I would like each line of the data that holds the word "down" copied out.

- _Record extracts_
**********
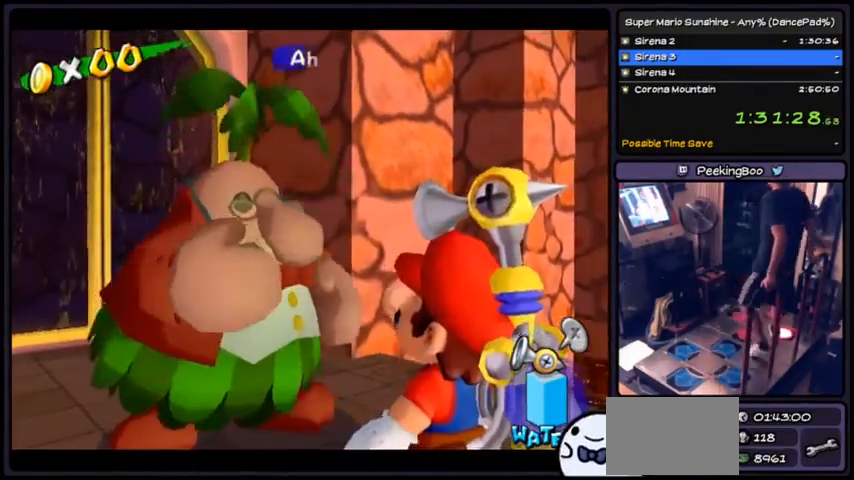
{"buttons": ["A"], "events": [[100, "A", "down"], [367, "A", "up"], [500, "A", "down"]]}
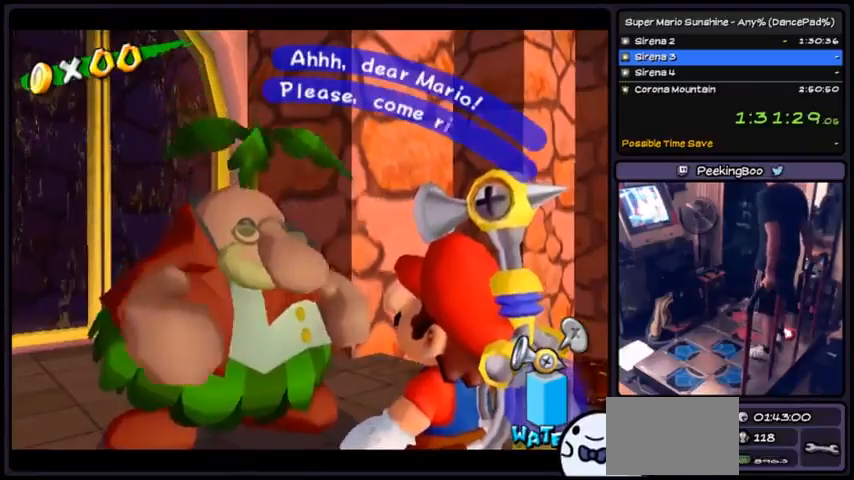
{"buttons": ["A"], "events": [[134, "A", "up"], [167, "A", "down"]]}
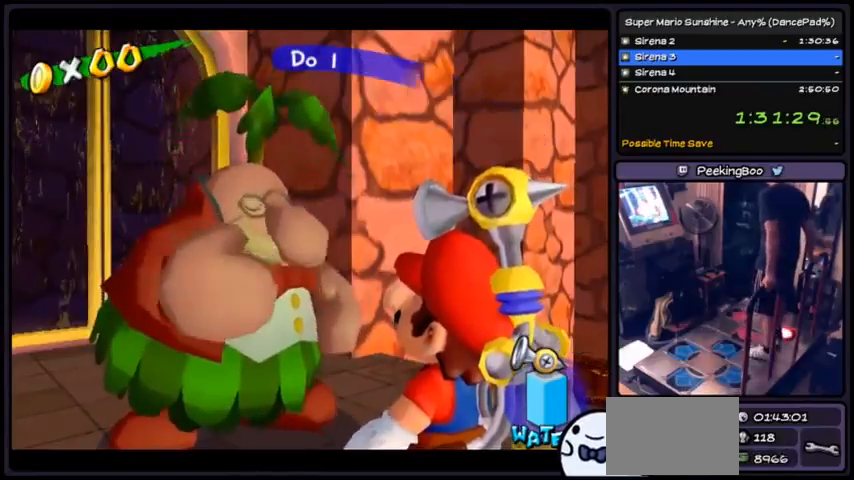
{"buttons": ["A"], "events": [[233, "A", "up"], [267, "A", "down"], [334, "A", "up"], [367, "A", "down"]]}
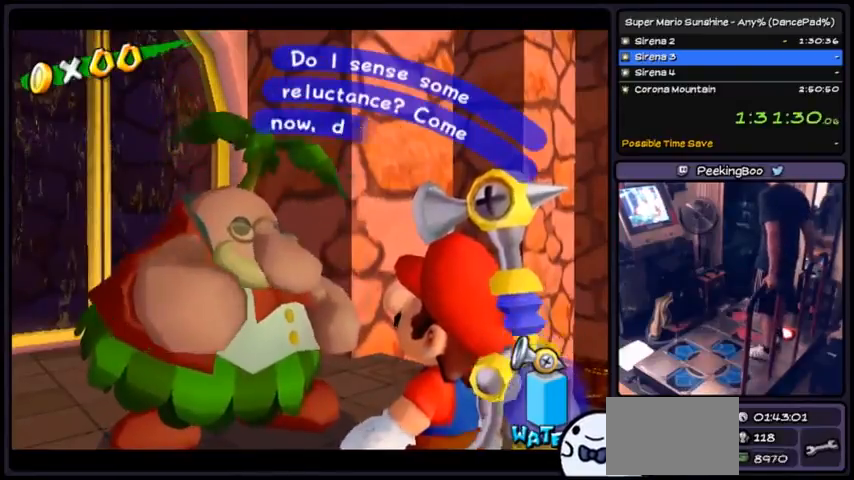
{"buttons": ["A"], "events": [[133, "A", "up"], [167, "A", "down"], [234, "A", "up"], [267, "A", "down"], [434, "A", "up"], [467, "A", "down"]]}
**********
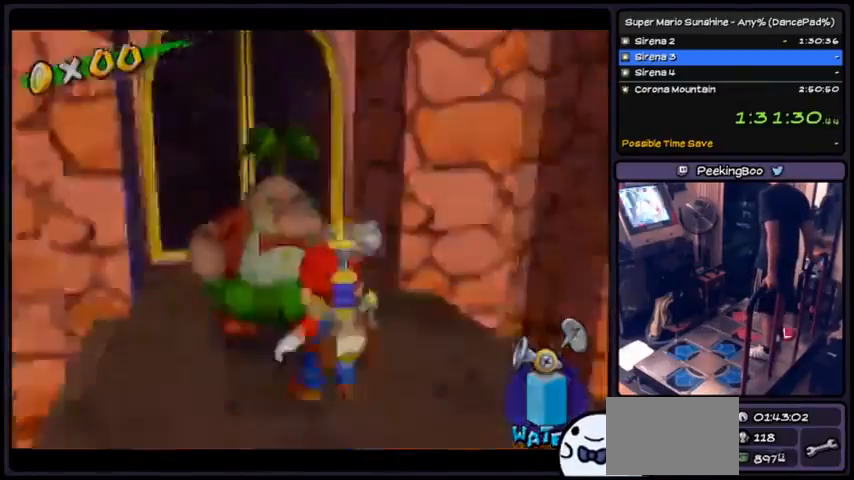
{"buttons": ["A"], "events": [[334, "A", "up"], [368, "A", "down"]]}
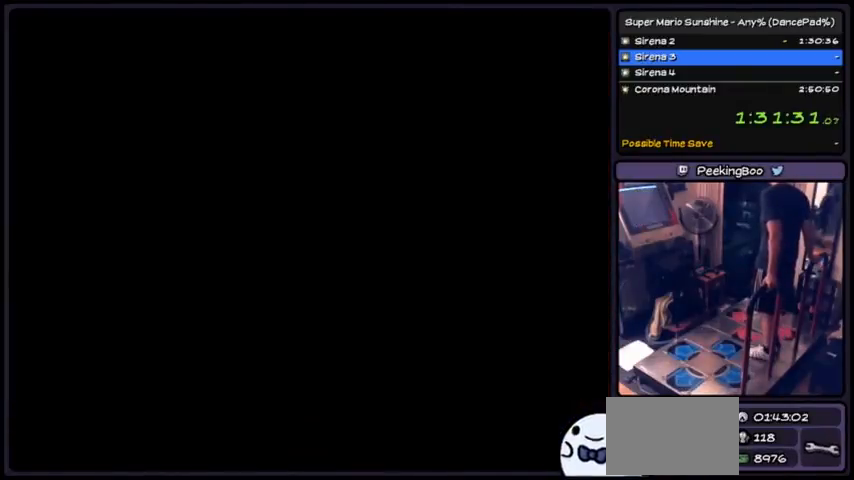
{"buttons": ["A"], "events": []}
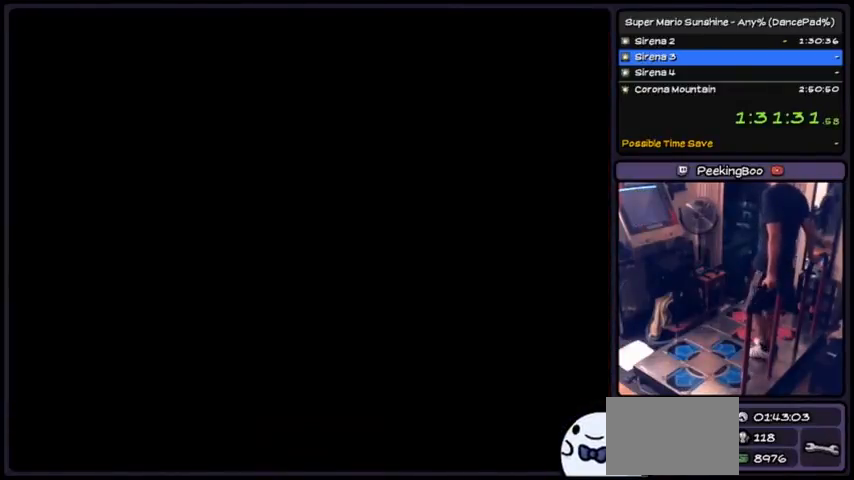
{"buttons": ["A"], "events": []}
**********
- _Output of the task_
{"buttons": ["A"], "events": [[100, "A", "down"], [367, "A", "up"], [500, "A", "down"]]}
{"buttons": ["A"], "events": [[134, "A", "up"], [167, "A", "down"]]}
{"buttons": ["A"], "events": [[233, "A", "up"], [267, "A", "down"], [334, "A", "up"], [367, "A", "down"]]}
{"buttons": ["A"], "events": [[133, "A", "up"], [167, "A", "down"], [234, "A", "up"], [267, "A", "down"], [434, "A", "up"], [467, "A", "down"]]}
{"buttons": ["A"], "events": [[334, "A", "up"], [368, "A", "down"]]}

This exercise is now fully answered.